*How to complete this task*
Select every line in the material that contains the word "safety", matching case exactly, and copy each of those lines.

(Items listed in a dataset)

______________________________

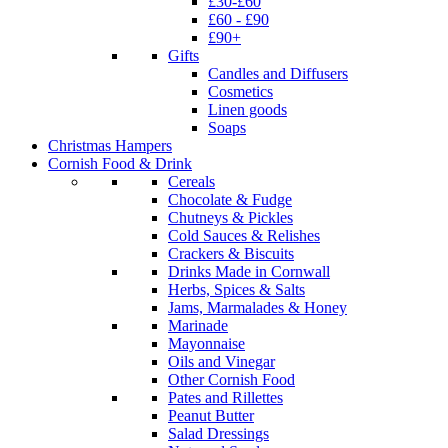
£30-£60
£60 - £90
£90+
Gifts
Candles and Diffusers
Cosmetics
Linen goods
Soaps
Christmas Hampers
Cornish Food & Drink
Cereals
Chocolate & Fudge
Chutneys & Pickles
Cold Sauces & Relishes
Crackers & Biscuits
Drinks Made in Cornwall
Herbs, Spices & Salts
Jams, Marmalades & Honey
Marinade
Mayonnaise
Oils and Vinegar
Other Cornish Food
Pates and Rillettes
Peanut Butter
Salad Dressings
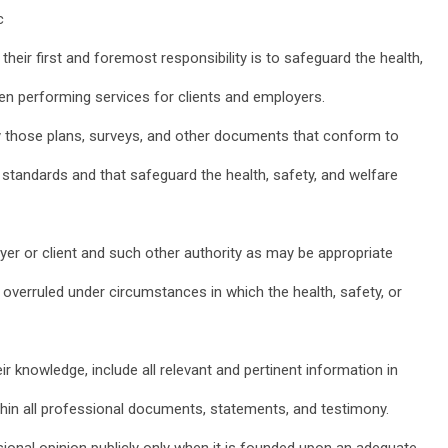
c
their first and foremost responsibility is to safeguard the health,
hen performing services for clients and employers.
ly those plans, surveys, and other documents that conform to
standards and that safeguard the health, safety, and welfare
oyer or client and such other authority as may be appropriate
 overruled under circumstances in which the health, safety, or
eir knowledge, include all relevant and pertinent information in
thin all professional documents, statements, and testimony.
sional opinion publicly only when it is founded upon an adequate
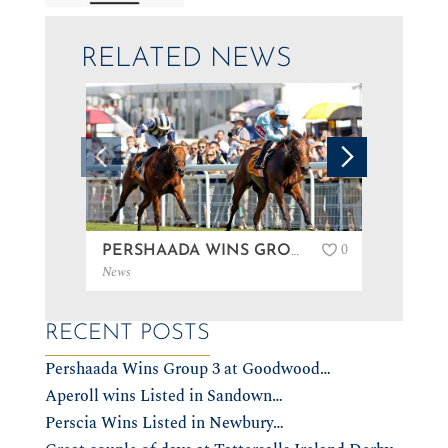
RELATED NEWS
0
PERSHAADA WINS GROUP 3 AT GOODWOOD…
News
News
RECENT POSTS
Pershaada Wins Group 3 at Goodwood…
Aperoll wins Listed in Sandown…
Perscia Wins Listed in Newbury…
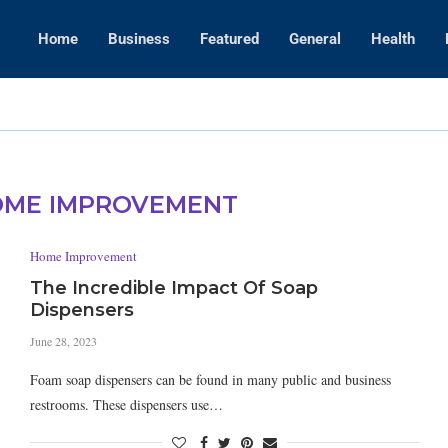
Home
Business
Featured
General
Health
WWE Layoffs
ME IMPROVEMENT
Home Improvement
The Incredible Impact Of Soap
Dispensers
June 28, 2023
Foam soap dispensers can be found in many public and business
restrooms. These dispensers use…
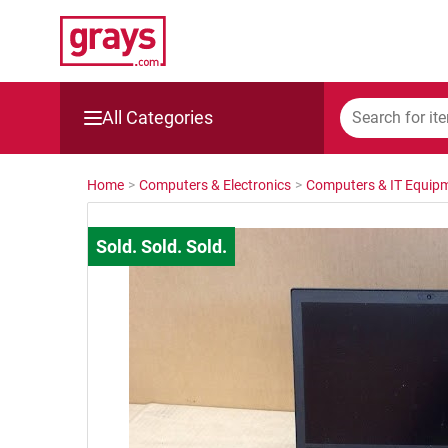
All Categories
Mining, Construction & Agriculture
Home
>
Computers & Electronics
>
Computers & IT Equip
Manufacturing & Engineering
Cars, Bikes & Accessories
Trucks & Trailers
Boats
Wine & More
Catering, Hospitality & Gyms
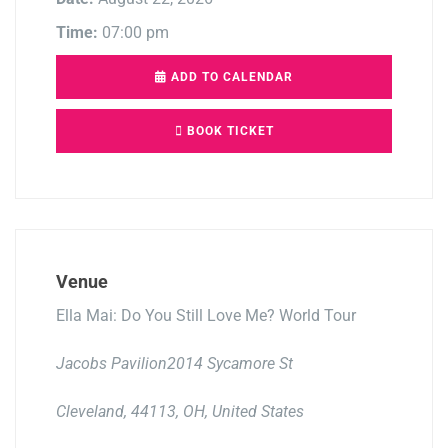
Time:
07:00 pm
ADD TO CALENDAR
BOOK TICKET
Venue
Ella Mai: Do You Still Love Me? World Tour
Jacobs Pavilion2014 Sycamore St
Cleveland, 44113, OH, United States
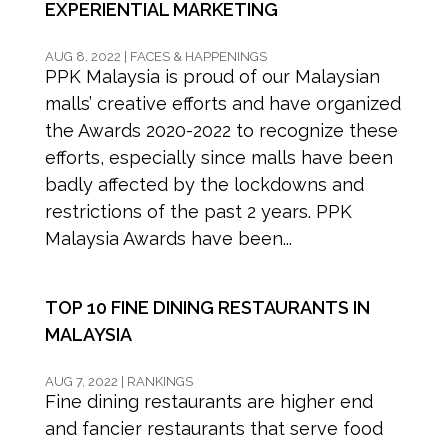
EXPERIENTIAL MARKETING
AUG 8, 2022
|
FACES & HAPPENINGS
PPK Malaysia is proud of our Malaysian
malls’ creative efforts and have organized
the Awards 2020-2022 to recognize these
efforts, especially since malls have been
badly affected by the lockdowns and
restrictions of the past 2 years. PPK
Malaysia Awards have been...
TOP 10 FINE DINING RESTAURANTS IN
MALAYSIA
AUG 7, 2022
|
RANKINGS
Fine dining restaurants are higher end
and fancier restaurants that serve food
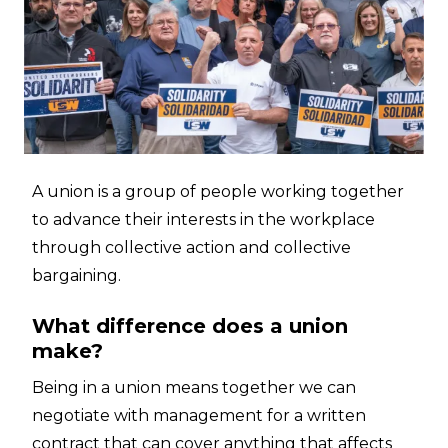
A union is a group of people working together
to advance their interests in the workplace
through collective action and collective
bargaining.
What difference does a union
make?
Being in a union means together we can
negotiate with management for a written
contract that can cover anything that affects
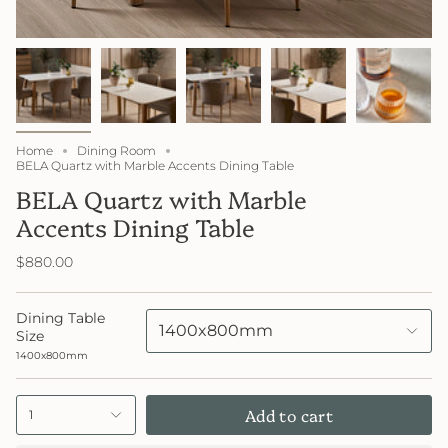
Home
Dining Room
BELA Quartz with Marble Accents Dining Table
BELA Quartz with Marble
Accents Dining Table
$880.00
Dining Table
1400x800mm
Size
1400x800mm
Add to cart
1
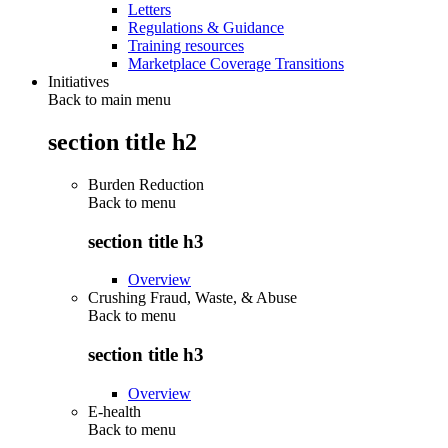
Letters
Regulations & Guidance
Training resources
Marketplace Coverage Transitions
Initiatives
Back to main menu
section title h2
Burden Reduction
Back to
menu
section title h3
Overview
Crushing Fraud, Waste, & Abuse
Back to
menu
section title h3
Overview
E-health
Back to
menu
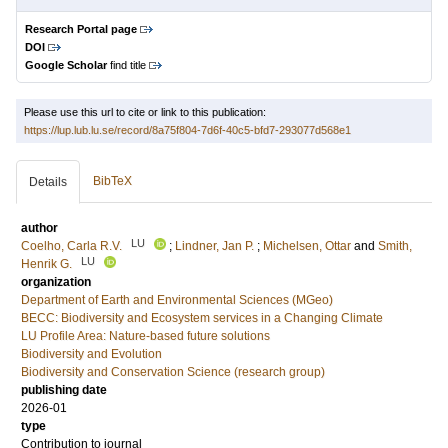
Research Portal page
DOI
Google Scholar
find title
Please use this url to cite or link to this publication:
https://lup.lub.lu.se/record/8a75f804-7d6f-40c5-bfd7-293077d568e1
BibTeX
Details
author
LU
Coelho, Carla R.V.
;
Lindner, Jan P.
;
Michelsen, Ottar
and
Smith,
LU
Henrik G.
organization
Department of Earth and Environmental Sciences (MGeo)
BECC: Biodiversity and Ecosystem services in a Changing Climate
LU Profile Area: Nature-based future solutions
Biodiversity and Evolution
Biodiversity and Conservation Science (research group)
publishing date
2026-01
type
Contribution to journal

______________________________

*Result*
standards and that safeguard the health, safety, and welfare
 overruled under circumstances in which the health, safety, or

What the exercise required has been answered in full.